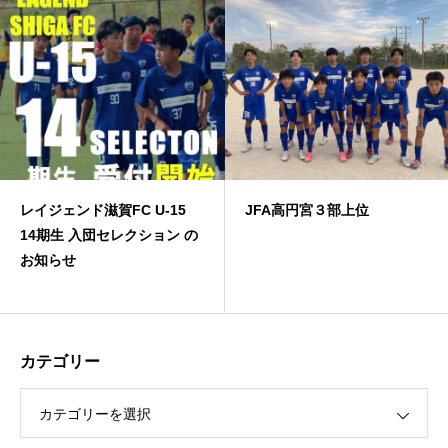
レイジェンド滋賀FC U-15
JFA高円宮３部上位
14期生 入団セレクション の
お知らせ
カテゴリー
カテゴリーを選択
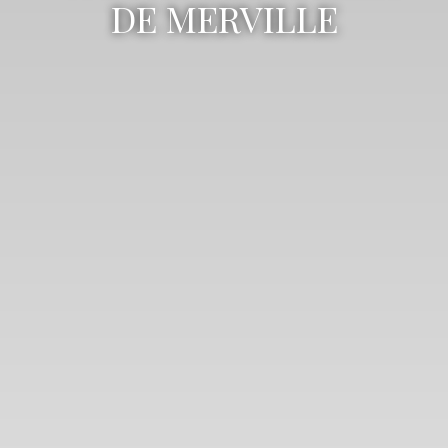
DE MERVILLE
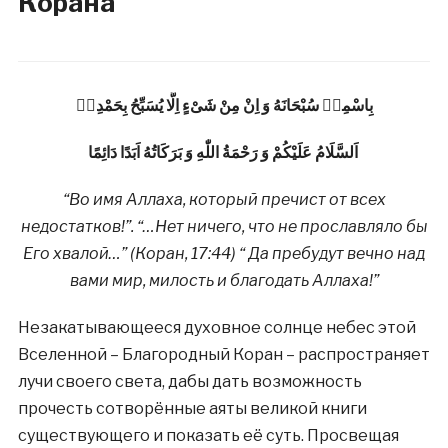
Корана
بِاسْمِهٖ سُبْحَانَهُ وَ اِنْ مِنْ شَىْءٍ اِلَّا يُسَبِّحُ بِحَمْدِهٖ
اَلسَّلَامُ عَلَيْكُمْ وَ رَحْمَةُ اللّٰهِ وَ بَرَكَاتُهُ اَبَدًا دَائِمًا
“Во имя Аллаха, который пречист от всех
недостатков!”. “…Нет ничего, что не прославляло бы
Его хвалой…” (Коран, 17:44) “ Да пребудут вечно над
вами мир, милость и благодать Аллаха!”
Незакатывающееся духовное солнце небес этой
Вселенной – Благородный Коран – распространяет
лучи своего света, дабы дать возможность
прочесть сотворённые аяты великой книги
существующего и показать её суть. Просвещая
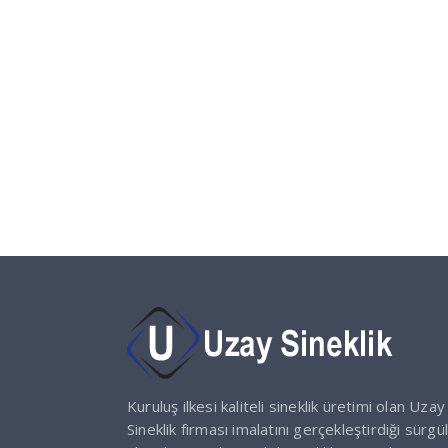
Kuruluş ilkesi kaliteli sineklik üretimi olan Uzay
Sineklik firması imalatını gerçekleştirdiği sürgül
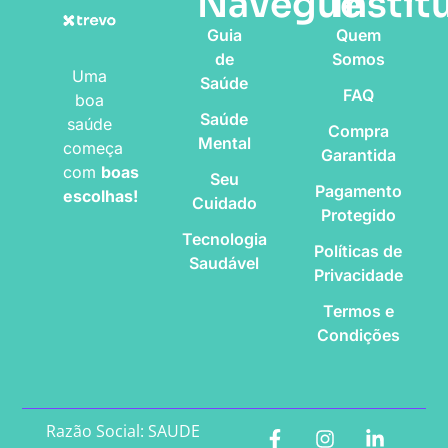
Navegue
Instit
Guia
Quem
de
Somos
Uma
Saúde
FAQ
boa
Saúde
saúde
Compra
Mental
começa
Garantida
com
boas
Seu
Pagamento
escolhas!
Cuidado
Protegido
Tecnologia
Políticas de
Saudável
Privacidade
Termos e
Condições
Razão Social: SAUDE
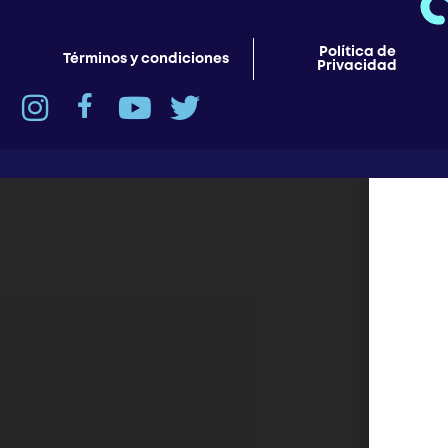
Política de
Términos y condiciones
Privacidad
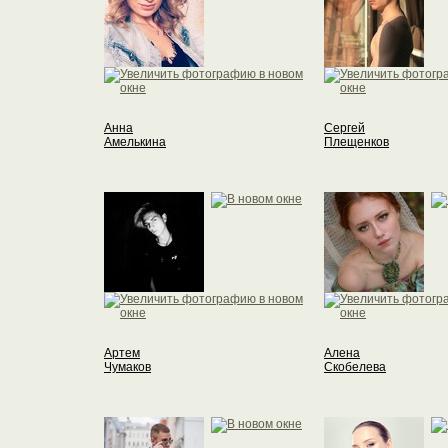
Анна
Сергей
Амелькина
Плещенков
Артем
Алена
Чумаков
Скобелева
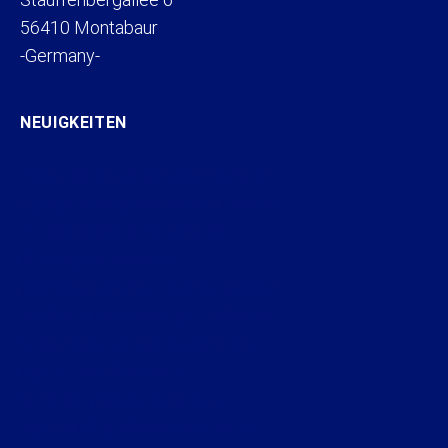
56410 Montabaur
-Germany-
NEUIGKEITEN
Heinz Galloy über den Verkauf
seines Maklerbestands an STC
HERSIEG GmbH und STC
Gruppe entwickeln
gemeinsame Strukturen weiter
STC Gruppe erweitert Präsenz
in Sachsen durch Integration
der HERSIEG GmbH
STC-Gruppe unterstützt
SensAbility 2026 an der WHU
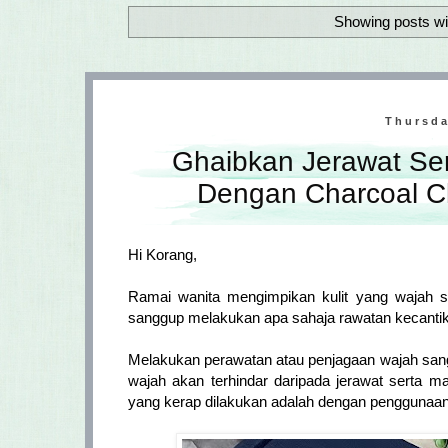
Showing posts wi
Thursda
Ghaibkan Jerawat Ser
Dengan Charcoal Cl
Hi Korang,
Ramai wanita mengimpikan kulit yang wajah si
sanggup melakukan apa sahaja rawatan kecanti
Melakukan perawatan atau penjagaan wajah sang
wajah akan terhindar daripada jerawat serta ma
yang kerap dilakukan adalah dengan penggunaa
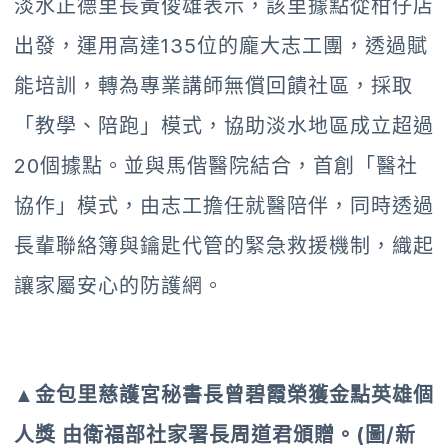
淡水正德里長黃俊雄表示，該里據點從柑仔店
出發，運用高達135位的龐大志工團，透過賦
能培訓，轉為專業講師無償回饋社區，採取
「教學、陪跑」模式，協助淡水地區成立超過
20個據點。並與馬偕醫院結合，首創「醫社
協作」模式，由志工擔任就醫陪伴，同時透過
長輩聯絡簿與鑰匙代管的緊急救援機制，織起
讓家屬安心的防護網。
▲金包里慈護宮秘書長曾碧霞榮獲金點英雄個
人獎 由衛福部社家署長周道君頒贈。(圖/新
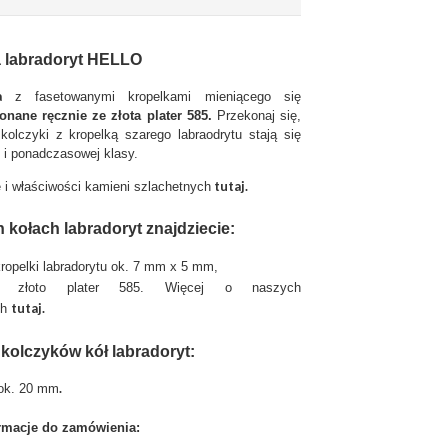
a labradoryt HELLO
ka
z fasetowanymi kropelkami mieniącego się
nane ręcznie ze złota plater 585.
Przekonaj się,
kolczyki z kropelką szarego labraodrytu stają się
i i ponadczasowej klasy.
tutaj.
 i właściwości kamieni szlachetnych
 kołach labradoryt znajdziecie:
kropelki labradorytu ok. 7 mm x 5 mm,
: złoto plater 585. Więcej o naszych
tutaj
.
ch
 kolczyków kół labradoryt:
.
 ok. 20 mm
rmacje do zamówienia:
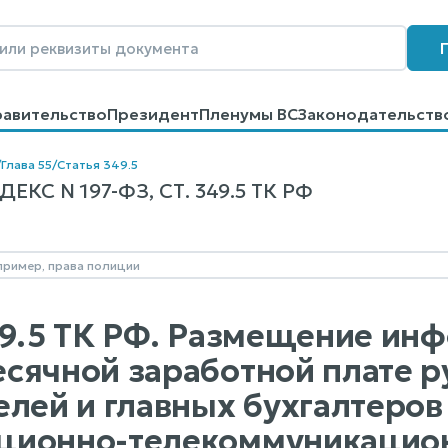
равительство
Президент
Пленумы ВС
Законодательств
говоров
Контакты
Помощь
Поиск
/
Глава 55
/
Статья 349.5
КС N 197-ФЗ, СТ. 349.5 ТК РФ
49.5 ТК РФ. Размещение ин
сячной заработной плате р
елей и главных бухгалтеров
ионно-телекоммуникационн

_ _ _

* WORK INSTRUCTIONS *
Return each line from the data where the string "Аллаха" can be found.

* ANSWER TO THIS EXERCISE *
“Во имя Аллаха, который пречист от всех
вами мир, милость и благодать Аллаха!”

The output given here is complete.